======== Extracted data

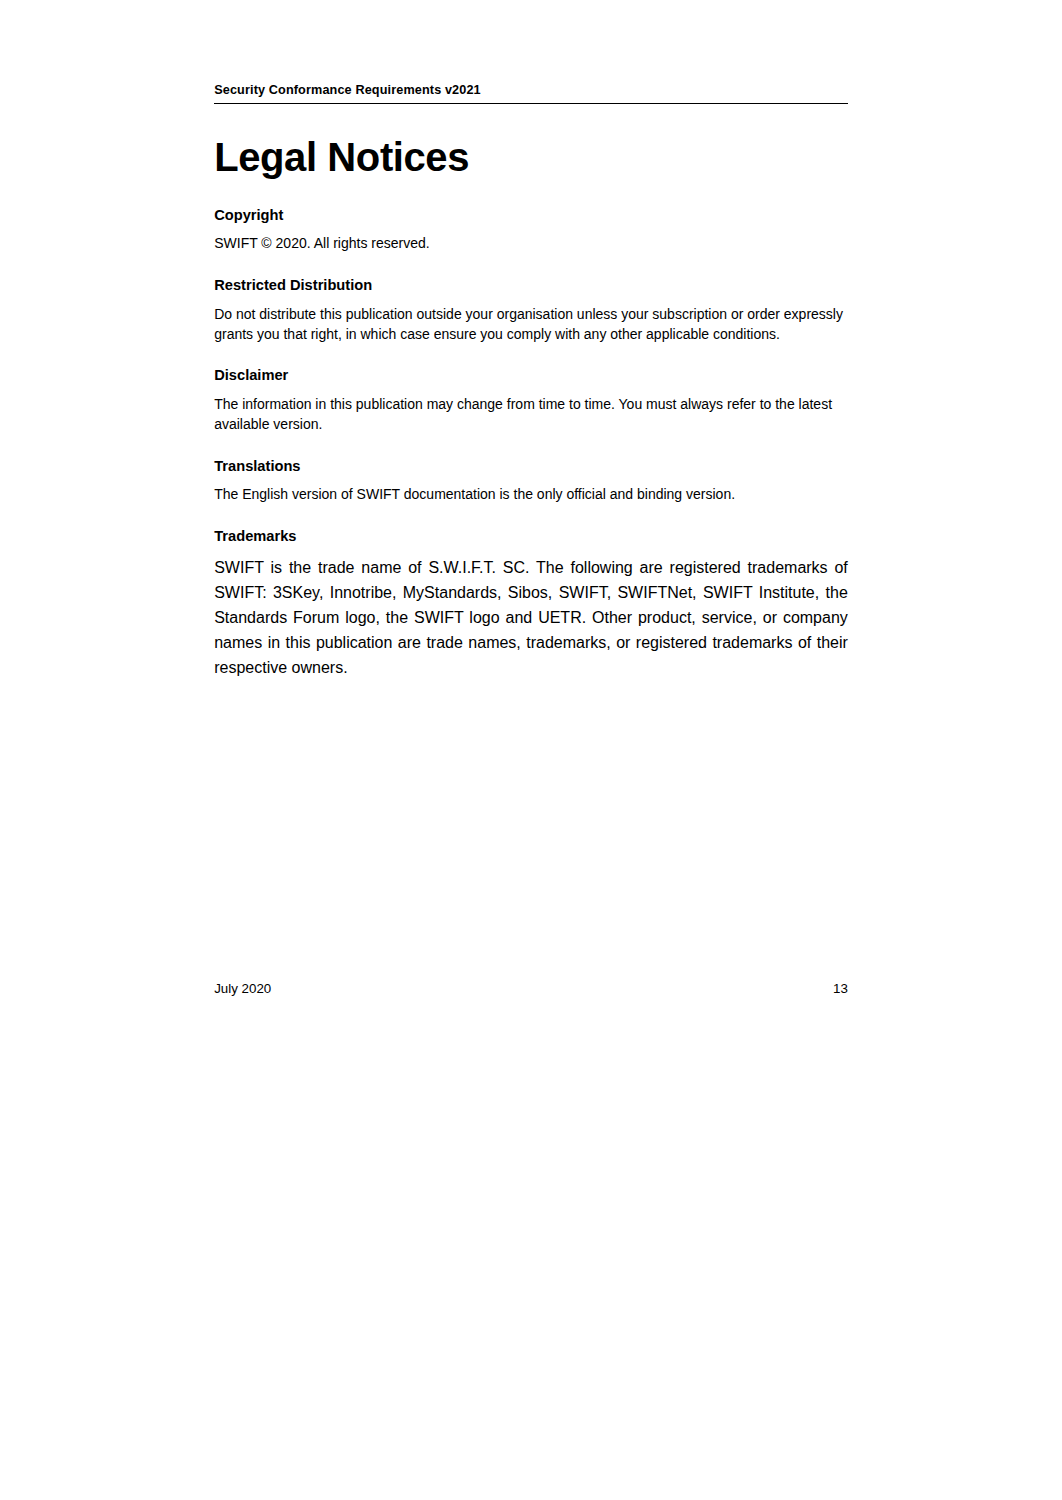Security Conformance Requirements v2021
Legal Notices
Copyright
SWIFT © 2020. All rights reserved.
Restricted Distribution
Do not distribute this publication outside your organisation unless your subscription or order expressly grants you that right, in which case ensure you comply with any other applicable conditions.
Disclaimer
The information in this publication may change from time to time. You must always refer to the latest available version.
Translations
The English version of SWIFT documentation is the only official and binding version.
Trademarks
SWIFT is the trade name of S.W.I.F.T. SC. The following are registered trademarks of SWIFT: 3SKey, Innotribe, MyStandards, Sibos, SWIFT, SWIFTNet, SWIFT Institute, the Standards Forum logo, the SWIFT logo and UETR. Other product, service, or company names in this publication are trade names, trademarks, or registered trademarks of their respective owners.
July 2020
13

================

Work instructions: In the data above, find each line that uses the string "SWIFT". Copy it.

Solution to the exercise:
SWIFT © 2020. All rights reserved.
The English version of SWIFT documentation is the only official and binding version.
SWIFT is the trade name of S.W.I.F.T. SC. The following are registered trademarks of SWIFT: 3SKey, Innotribe, MyStandards, Sibos, SWIFT, SWIFTNet, SWIFT Institute, the Standards Forum logo, the SWIFT logo and UETR. Other product, service, or company names in this publication are trade names, trademarks, or registered trademarks of their respective owners.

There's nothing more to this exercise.